São raros os seres humanos que nascem iluminados e não necessitam de esforço algum para que sua luz brilhe e tenha força suficiente para emitir seus benefícios de paz e saúde mental ao seu redor. No Budismo tibetano há toda uma cultura dedicada ao desenvolvimento espiritual, algo muito parecido com o Kardecismo brasileiro, embora esse tenha a desvantagem de não ter uma cultura solidificada na sociedade como o Budismo tem.

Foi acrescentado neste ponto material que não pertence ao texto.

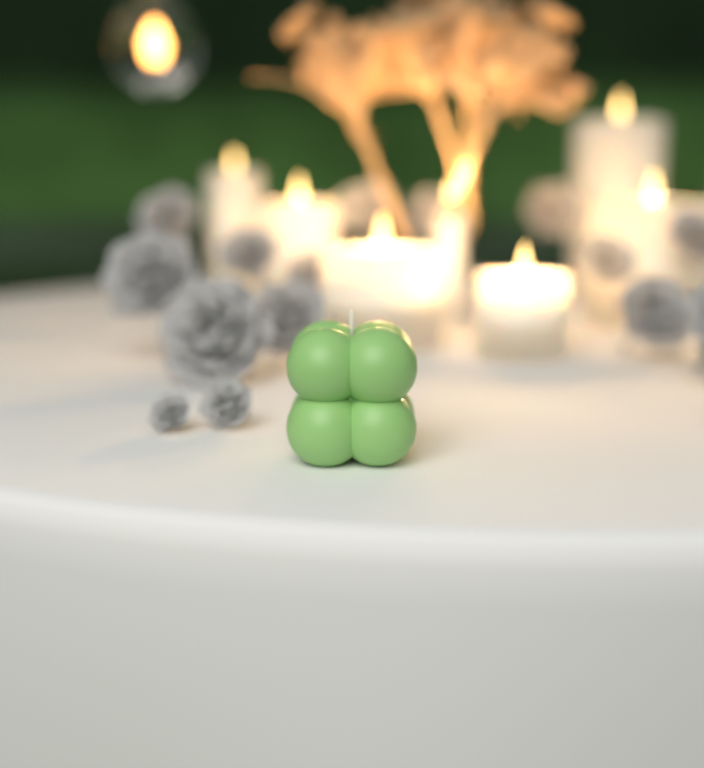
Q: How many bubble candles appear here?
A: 1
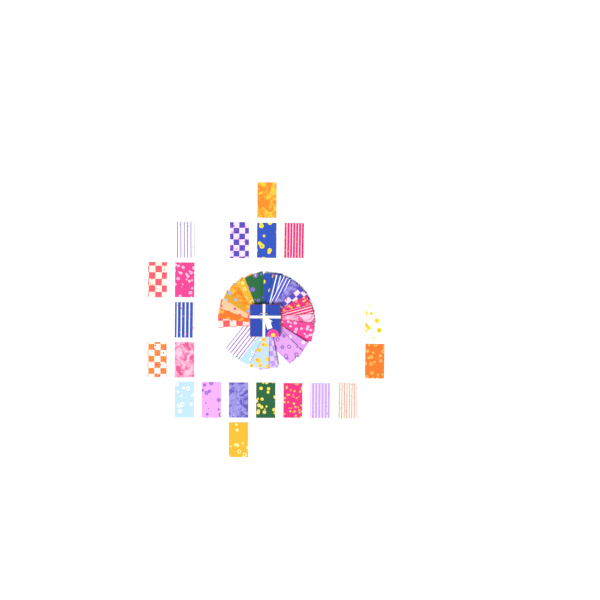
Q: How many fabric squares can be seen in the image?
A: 42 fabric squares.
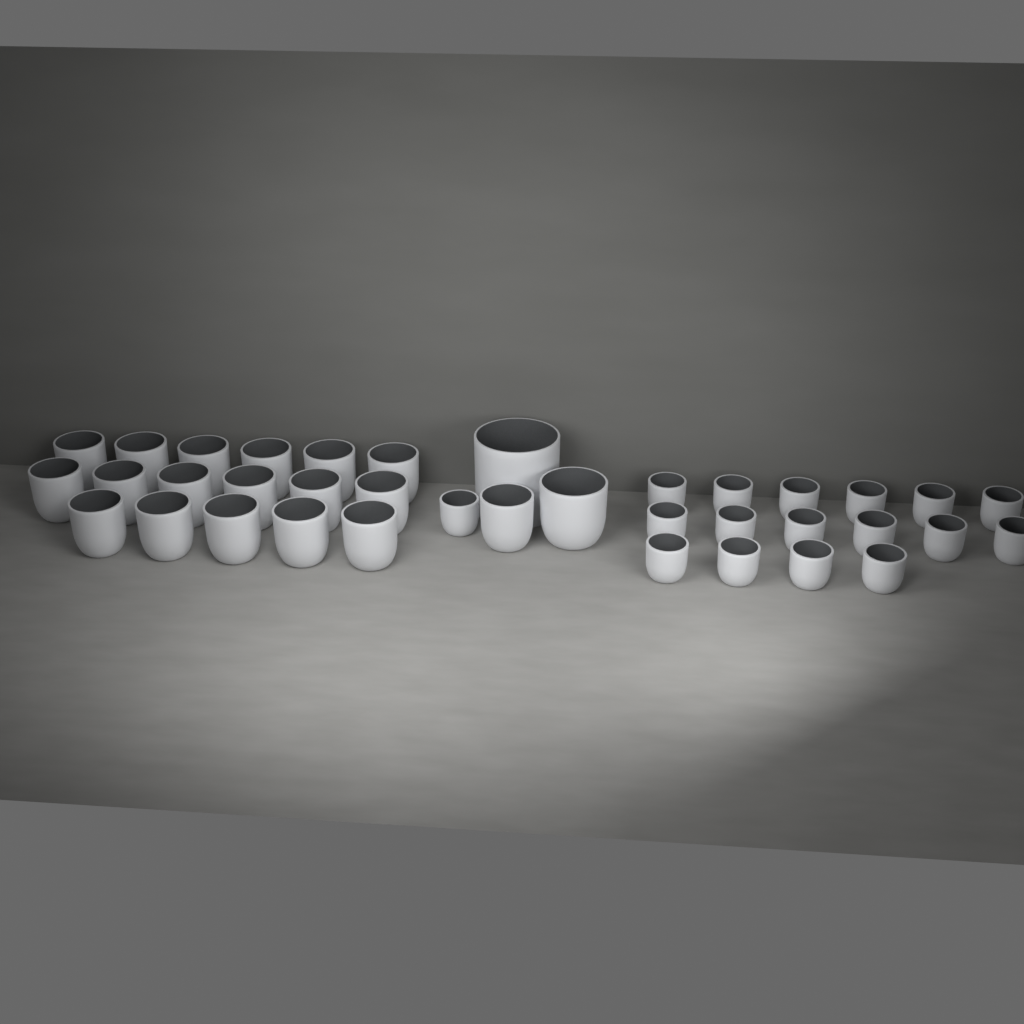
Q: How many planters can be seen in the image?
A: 37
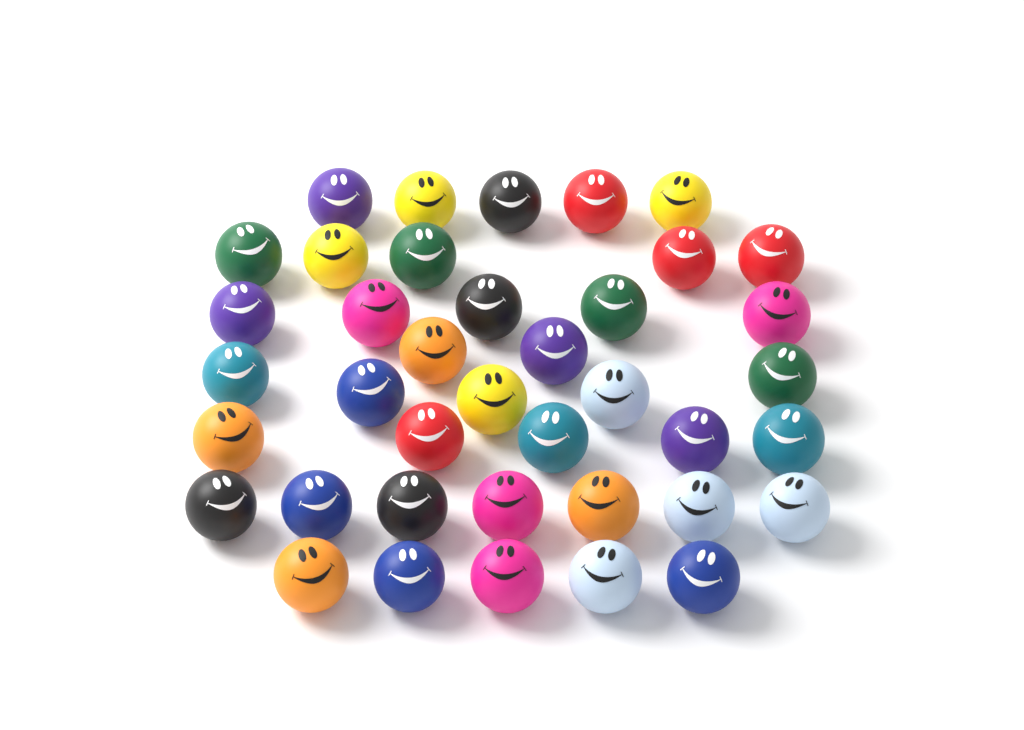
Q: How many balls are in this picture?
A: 39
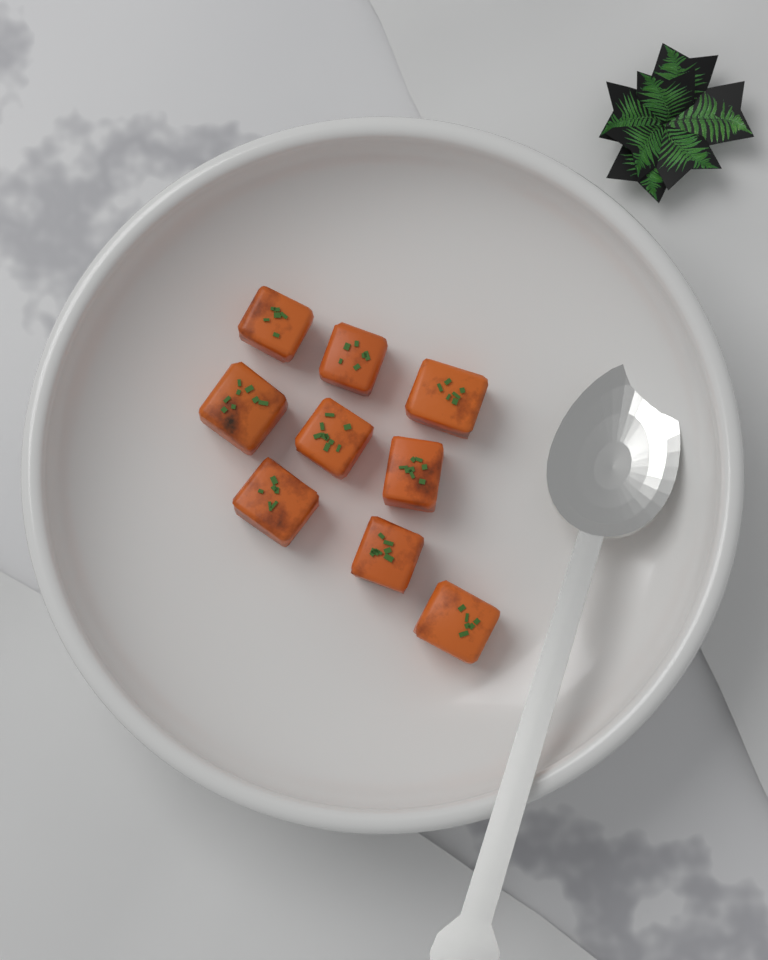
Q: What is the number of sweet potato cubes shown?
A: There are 9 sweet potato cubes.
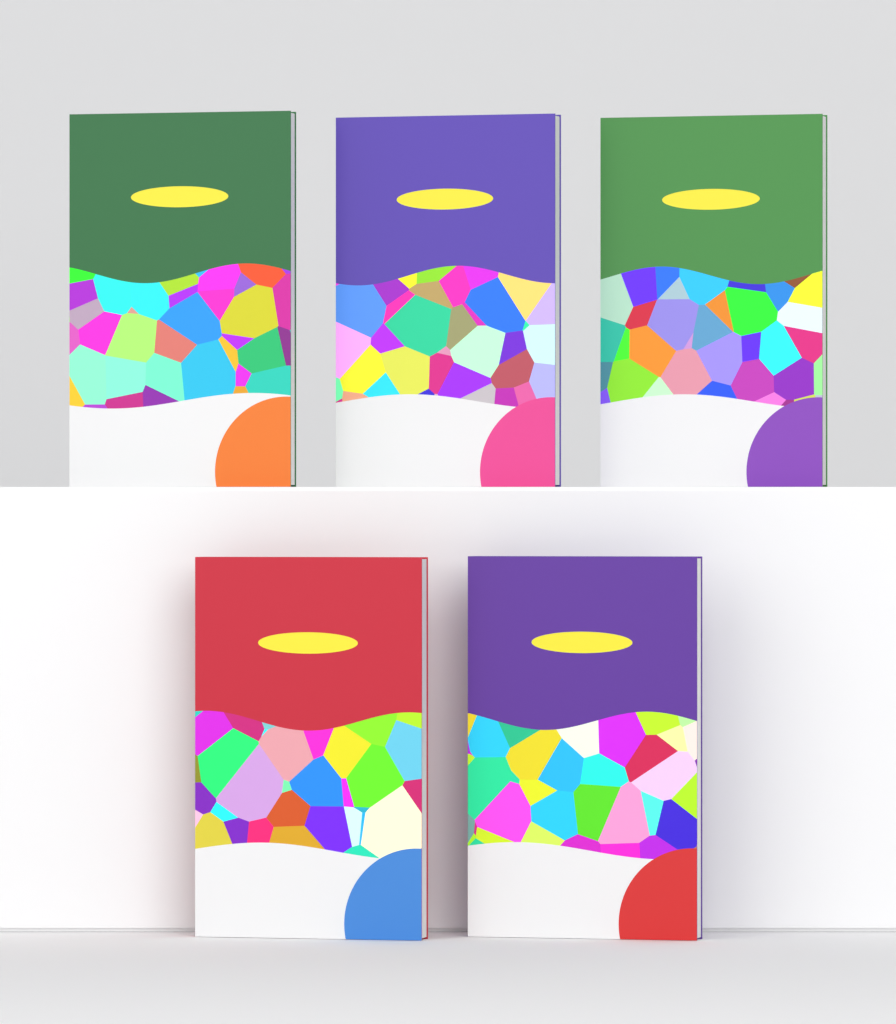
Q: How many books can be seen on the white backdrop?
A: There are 5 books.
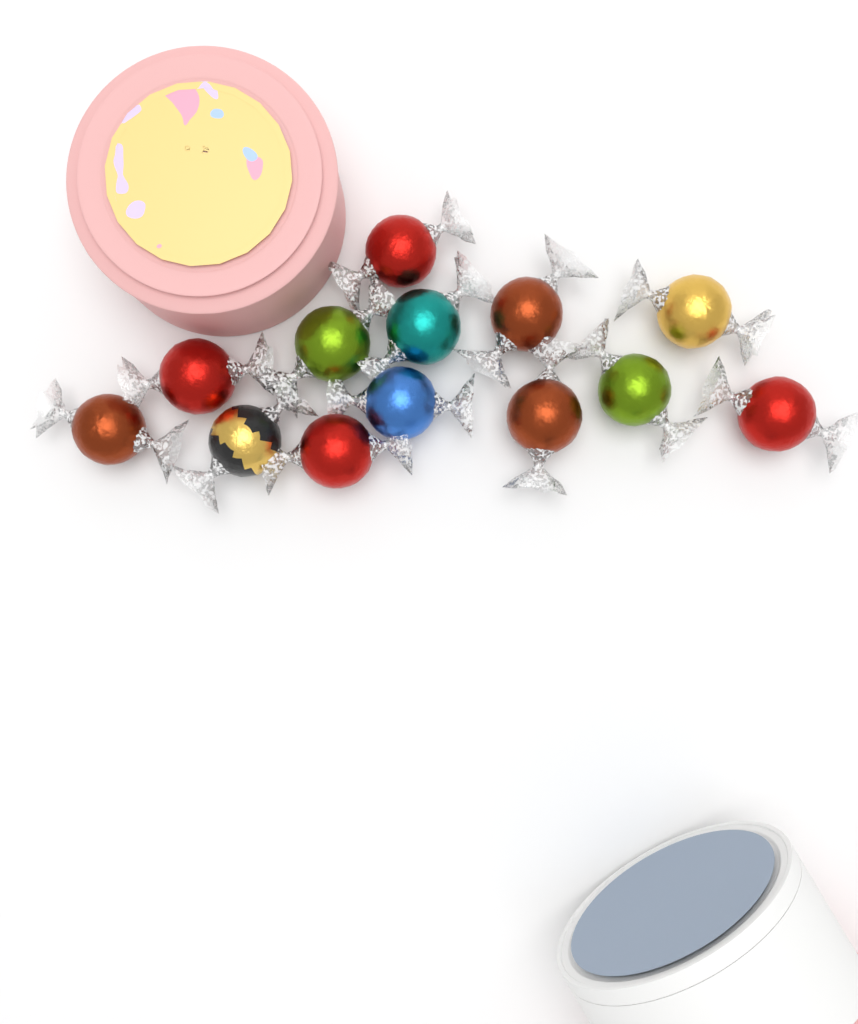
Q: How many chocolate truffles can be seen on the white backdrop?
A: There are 13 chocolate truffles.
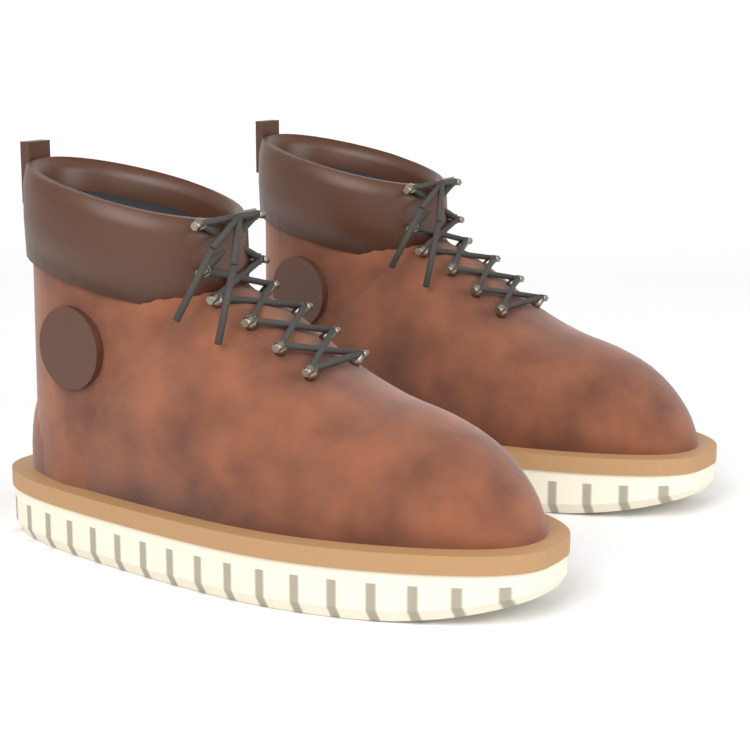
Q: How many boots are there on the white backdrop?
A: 2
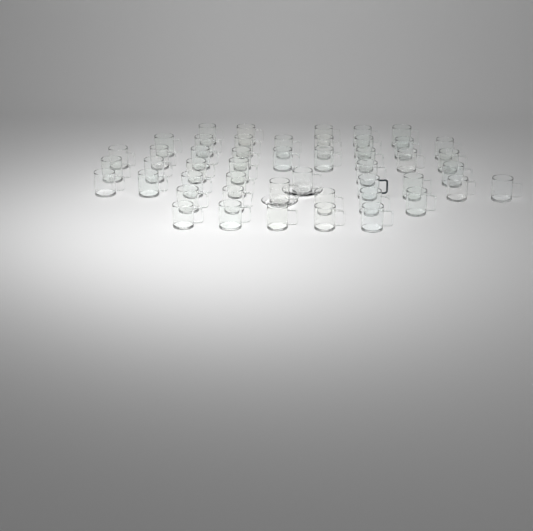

Elevados ao poder pela extrema direita, grupos radicais que se dizem cristãos, apelidados pela internet de “tranca ruas”, seguem em caminho contrário ao da história humana e, equivocadamente, acreditam “em deus acima de tudo”. Ignoram totalmente as lutas pela solidificação da nação brasileira, inclusive em passado recente. Quem acredita que Deus ficaria de um lado da humanidade em detrimento do outro lado? Estaria Deus do lado dos nazistas que assassinaram milhares e milhares de judeus, cristãos, ciganos, gays e negros antes, durante e depois da segunda guerra mundial?
Em vez trabalharem pelo desenvolvimento da consciência humana e, consequentemente, pela evolução espiritual, esses grupos, apoiados por supostos cristãos, se mesclam com ideologias políticas que Jesus jamais aprovaria, como o nazismo. Repetem gestos e símbolos nazistas erguendo a bandeira de Israel. Felizmente os governos da Alemanha e de Israel condenaram, de público os “tranca ruas”. Aqueles grupos não só estão na contramão da história e das necessidades da maioria da população brasileira como também não sabem o que representam as bandeiras que estão supostamente defendendo. Quem, em sã consciência, defenderia golpe militar em um país com a história que o Brasil tem? Parece que faltaram às aulas de história ou nunca leram um livro sobre as atrocidades do nazismo. A falta de leitura é fatal.
Não há sinais de desenvolvimento espiritual onde há tentativa de derrubar candidatos eleitos, pelo voto direto e secreto, para ocupar os mais diversos cargos públicos – inclusive os candidatos bolsonaristas que se elegeram. O que esse movimento tem a ver com os ensinamentos de Jesus? Nada! O que teria a ver com democracia? Nada! O que teriam a ver com cristianismo? Nada! Esse caminho radical segue em direção oposta ao cristianismo e à democracia. É um retrocesso imensurável voltar a atos e ações parecidas com o Antigo Testamento e suas coligações, exatamente aquilo que o mestre Jesus condenou na sua pouca existência física. É bom lembrar que aquele mestre foi crucificado por ser contra as normas do Antigo Testamento que milhares de brasileiros agora dizem pertencer, em nome de deus. Como podem pensar que têm direitos sobre o pensamento de Jesus?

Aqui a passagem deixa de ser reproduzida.